**Selected excerpt**

- Opening Delimiter -

Maybe, but the existence of best_dev_name() suggests that this has been seen
before and that, as you mentioned, it is not a good idea. Anyway, the patch
below fixes the problem for me. I don't know if it is acceptable / correct,
so it might serve as guidance for others when fixing the problem for real.

Thanks,
Guenter

---
diff --git a/drivers/clk/sifive/sifive-prci.c b/drivers/clk/sifive/sifive-prci.c
index 25b8e1a80ddc..20cc8f42d9eb 100644
--- a/drivers/clk/sifive/sifive-prci.c
+++ b/drivers/clk/sifive/sifive-prci.c
@@ -537,7 +537,7 @@ static int __prci_register_clocks(struct device *dev, struct __prci_data *pd,
                         return r;
                 }

-               r = clk_hw_register_clkdev(&pic->hw, pic->name, dev_name(dev));
+               r = clk_hw_register_clkdev(&pic->hw, pic->name, "prci");
                 if (r) {
                         dev_warn(dev, "Failed to register clkdev for %s: %d\n",
                                  init.name, r);
Russell King (Oracle) May 18, 2024, 7:01 a.m. UTC | #13
On Fri, May 17, 2024 at 08:24:19PM -0700, Guenter Roeck wrote:
> On 5/17/24 16:37, Russell King (Oracle) wrote:
> > On Fri, May 17, 2024 at 04:34:06PM -0700, Guenter Roeck wrote:
> > > On 5/17/24 15:22, Russell King (Oracle) wrote:
> > > > On Fri, May 17, 2024 at 03:09:12PM -0700, Guenter Roeck wrote:
> > > > > Hi,
> > > > > 
> > > > > On Fri, Mar 15, 2024 at 11:47:55AM +0000, Russell King (Oracle) wrote:
> > > > > > Report an error when an attempt to register a clkdev entry results in a
> > > > > > truncated string so the problem can be easily spotted.

- Closing Delimiter -

**Dataset content**
- Opening Delimiter -

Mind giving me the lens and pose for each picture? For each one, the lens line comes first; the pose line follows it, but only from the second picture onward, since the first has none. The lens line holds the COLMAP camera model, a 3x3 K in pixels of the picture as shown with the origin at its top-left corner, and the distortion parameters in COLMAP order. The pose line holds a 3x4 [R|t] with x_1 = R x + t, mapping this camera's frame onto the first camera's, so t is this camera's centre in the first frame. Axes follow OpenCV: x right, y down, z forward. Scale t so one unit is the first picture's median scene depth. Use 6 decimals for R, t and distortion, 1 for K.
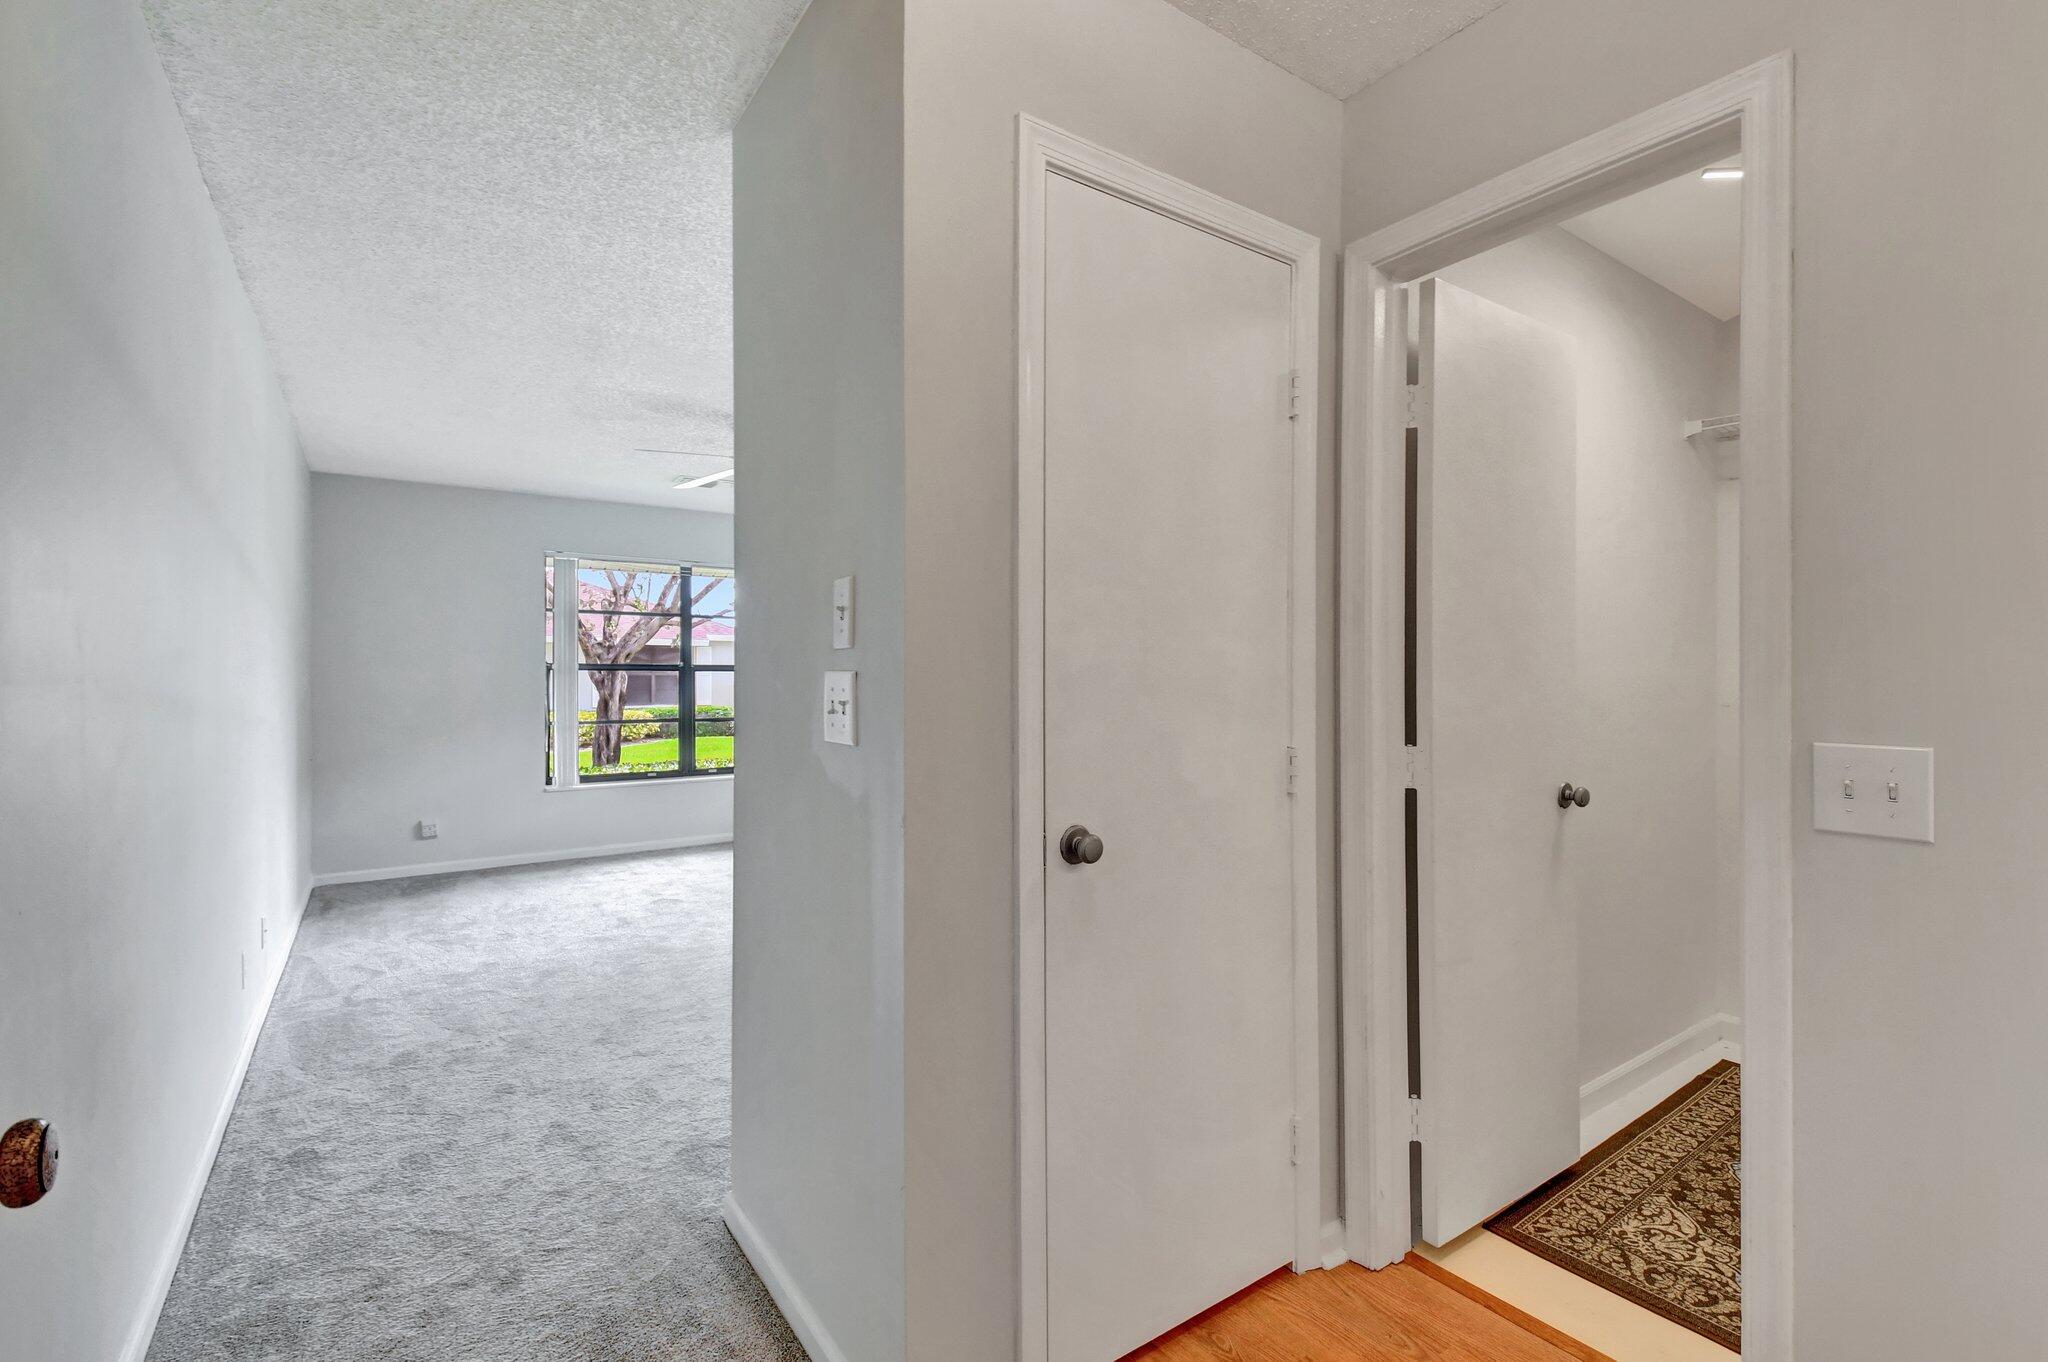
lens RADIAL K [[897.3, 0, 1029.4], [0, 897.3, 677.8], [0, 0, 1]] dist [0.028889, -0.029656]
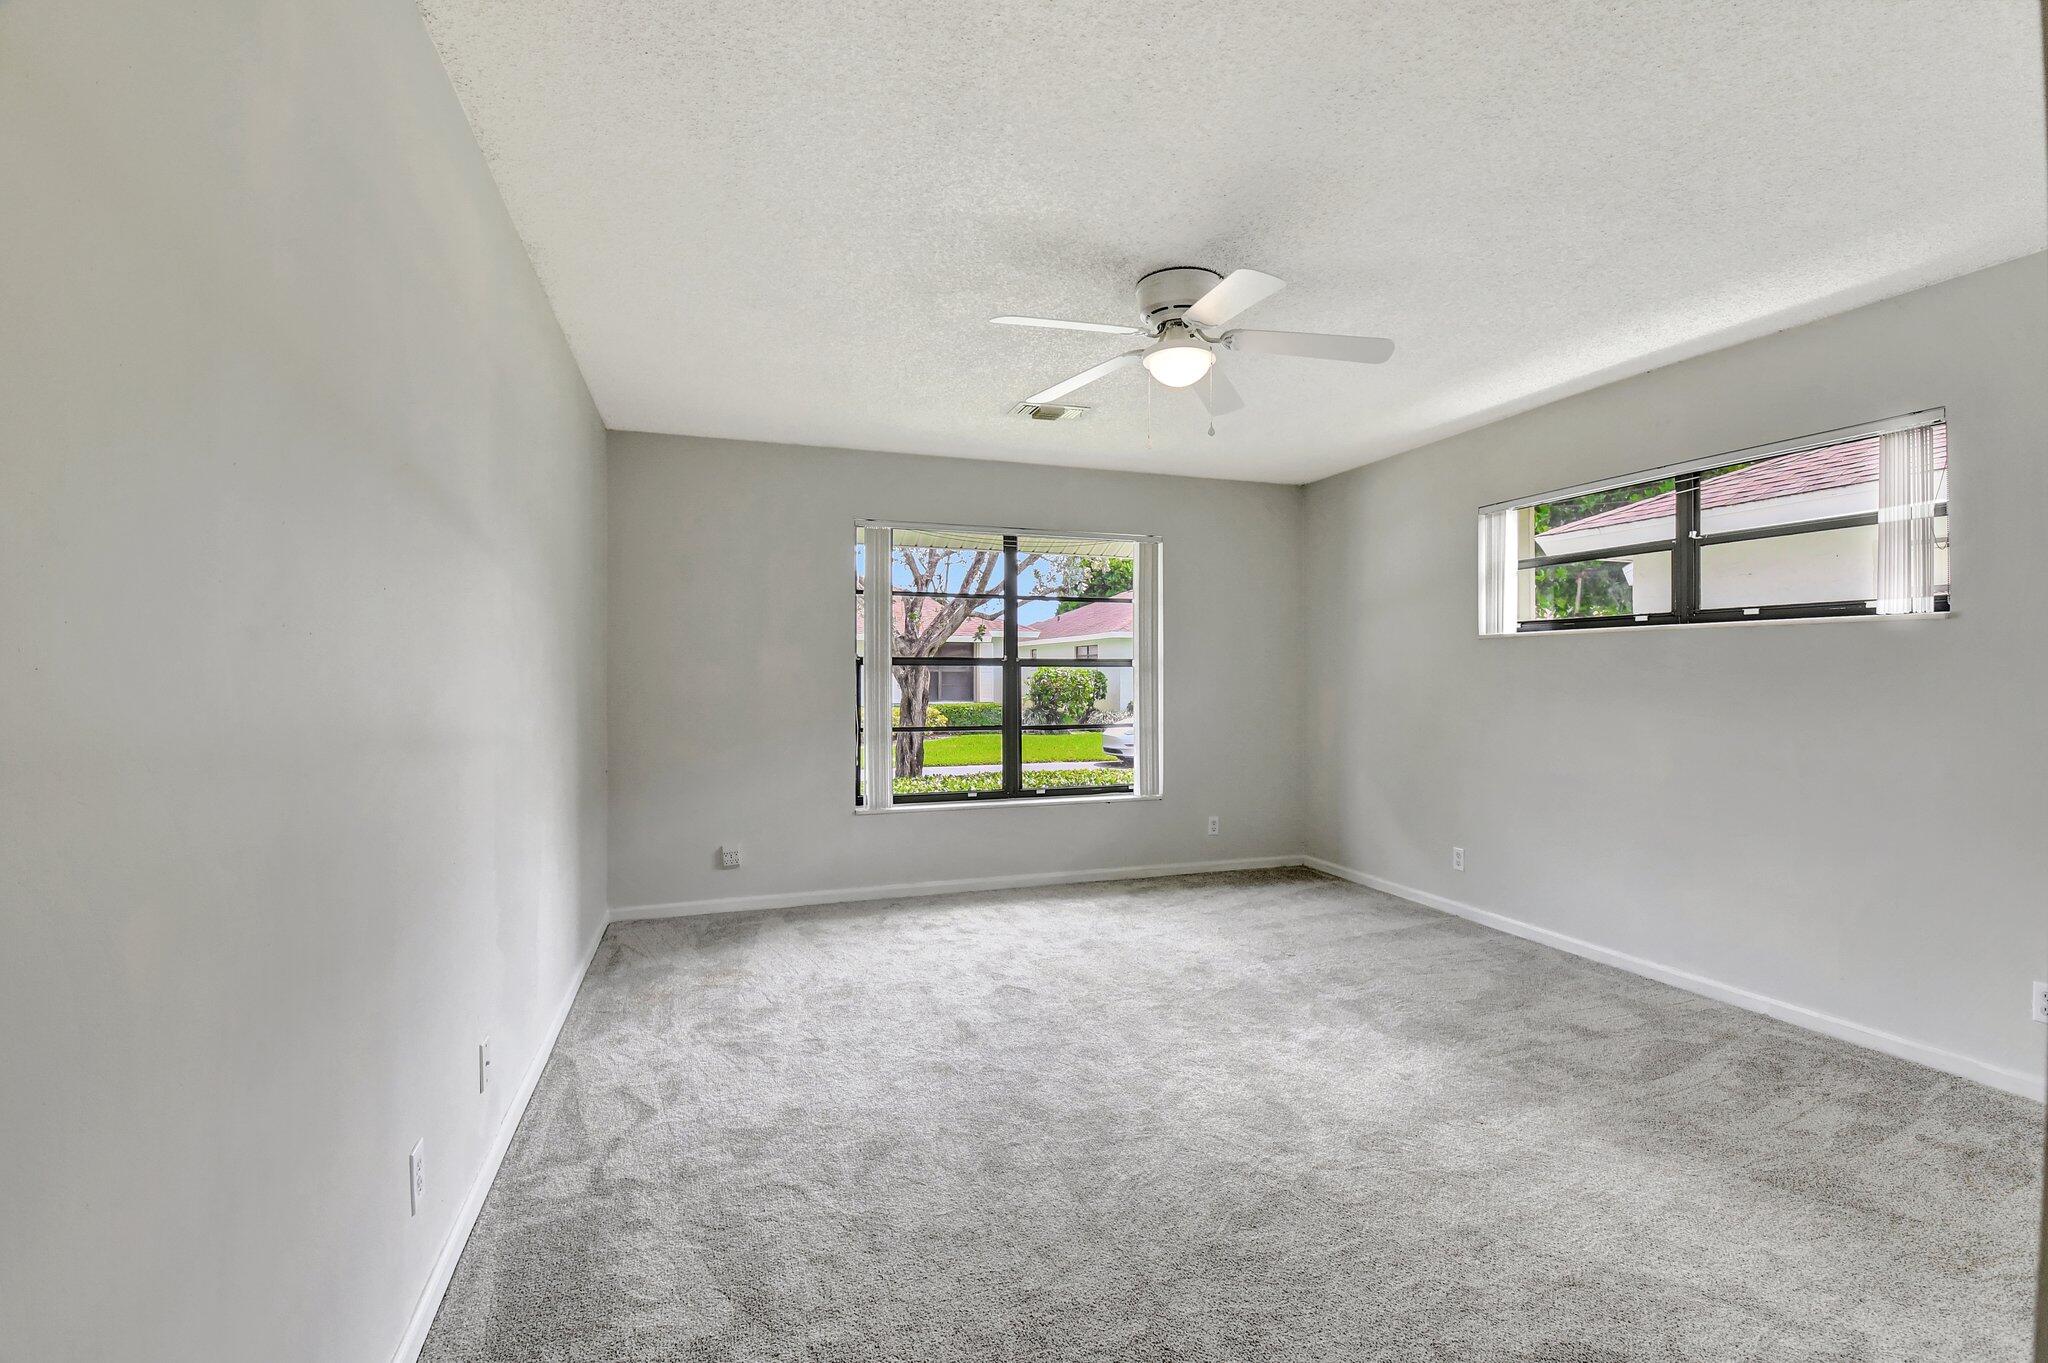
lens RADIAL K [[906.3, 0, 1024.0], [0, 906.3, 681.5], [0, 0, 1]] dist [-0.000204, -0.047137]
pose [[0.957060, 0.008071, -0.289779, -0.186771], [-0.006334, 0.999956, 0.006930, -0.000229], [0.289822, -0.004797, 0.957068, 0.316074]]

- Closing Delimiter -

**What you need to do**
Return the part of the clock driver thread starting at "Maybe, but the" and ending at "problem for real.", copied word for word. The listing has nothing to do with the clock driver thread.

**Response box**
Maybe, but the existence of best_dev_name() suggests that this has been seen
before and that, as you mentioned, it is not a good idea. Anyway, the patch
below fixes the problem for me. I don't know if it is acceptable / correct,
so it might serve as guidance for others when fixing the problem for real.